Il confessore intende per “stato di verginità” non solo quella fisica scevra da ogni atto concreto, ma financo quella spirituale, cioè quello stato mentale in cui l’anima è scevra da ogni intenzione o malpensiero pertinenti alla sessualità. Alla domanda del monaco se avesse mantenuto la purezza dello stato di verginità  una ragazza (interpretando in senso restrittivo la domanda, cioè limitandola a rapporti vaginali) serenamente e sinceramente, rispose: “Assolutamente e totalmente.”. La valutazione della differenza tra le due interpretazioni la lasciamo ai lettori.

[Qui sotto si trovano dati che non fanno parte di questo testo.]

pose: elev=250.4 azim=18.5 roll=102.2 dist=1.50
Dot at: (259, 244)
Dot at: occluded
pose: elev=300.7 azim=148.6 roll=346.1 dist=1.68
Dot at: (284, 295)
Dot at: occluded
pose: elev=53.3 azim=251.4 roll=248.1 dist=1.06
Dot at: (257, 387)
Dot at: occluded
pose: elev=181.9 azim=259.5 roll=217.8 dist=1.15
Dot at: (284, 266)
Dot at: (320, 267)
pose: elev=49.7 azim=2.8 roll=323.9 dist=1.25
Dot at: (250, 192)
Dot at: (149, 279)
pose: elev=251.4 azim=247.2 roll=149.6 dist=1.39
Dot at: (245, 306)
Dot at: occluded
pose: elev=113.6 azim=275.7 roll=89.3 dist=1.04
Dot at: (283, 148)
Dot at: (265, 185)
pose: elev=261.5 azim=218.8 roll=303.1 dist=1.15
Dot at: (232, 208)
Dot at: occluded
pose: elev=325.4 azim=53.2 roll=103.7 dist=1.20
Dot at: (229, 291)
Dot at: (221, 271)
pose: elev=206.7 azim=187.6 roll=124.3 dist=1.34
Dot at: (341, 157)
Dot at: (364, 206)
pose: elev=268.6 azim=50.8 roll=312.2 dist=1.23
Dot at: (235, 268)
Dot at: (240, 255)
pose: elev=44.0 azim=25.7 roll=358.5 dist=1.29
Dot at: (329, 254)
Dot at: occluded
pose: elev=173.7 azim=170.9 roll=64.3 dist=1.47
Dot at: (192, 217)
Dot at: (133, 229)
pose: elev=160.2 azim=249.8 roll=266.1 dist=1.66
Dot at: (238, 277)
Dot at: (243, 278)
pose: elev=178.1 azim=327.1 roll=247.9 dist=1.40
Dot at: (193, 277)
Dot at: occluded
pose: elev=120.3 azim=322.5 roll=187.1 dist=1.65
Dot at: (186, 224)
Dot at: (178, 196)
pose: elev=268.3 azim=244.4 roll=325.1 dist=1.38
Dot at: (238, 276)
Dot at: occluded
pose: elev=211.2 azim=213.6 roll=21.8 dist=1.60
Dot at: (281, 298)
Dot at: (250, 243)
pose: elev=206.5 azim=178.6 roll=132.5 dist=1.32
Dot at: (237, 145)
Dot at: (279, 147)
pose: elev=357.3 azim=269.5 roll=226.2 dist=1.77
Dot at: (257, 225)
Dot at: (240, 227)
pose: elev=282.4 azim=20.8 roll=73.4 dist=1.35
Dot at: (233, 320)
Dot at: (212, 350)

Sicuramente un gufo (che vede anche di notte) afferrerà subito la differenza tra le due concezioni. Le talpe no, sono note per essere cieche anche di giorno.  A rigore quindi sembrerebbe che il Prof. Ichino ritenesse allora necessario un agire politico tale da essere paragonabile a quello di  un governo di persone incapaci di vedere bene lontano, che vedono a fatica persino vicino, che preferiscano lavorare nell’oscurità, che scavando con il loro operare creano buche dove altri possono cadere…e così via. Succede quando si fanno dei paragoni semplici per esprimere idee complesse, ma a volte si ha il dovere di “non” essere semplici.

Ci sembra che oggi che i politici “talpa”, che scavano gallerie distruttive, che non sanno vedere lontano, siano cresciuti di numero. Ci sbagliamo? E’ possibile, lasciamo la valutazione al lettore.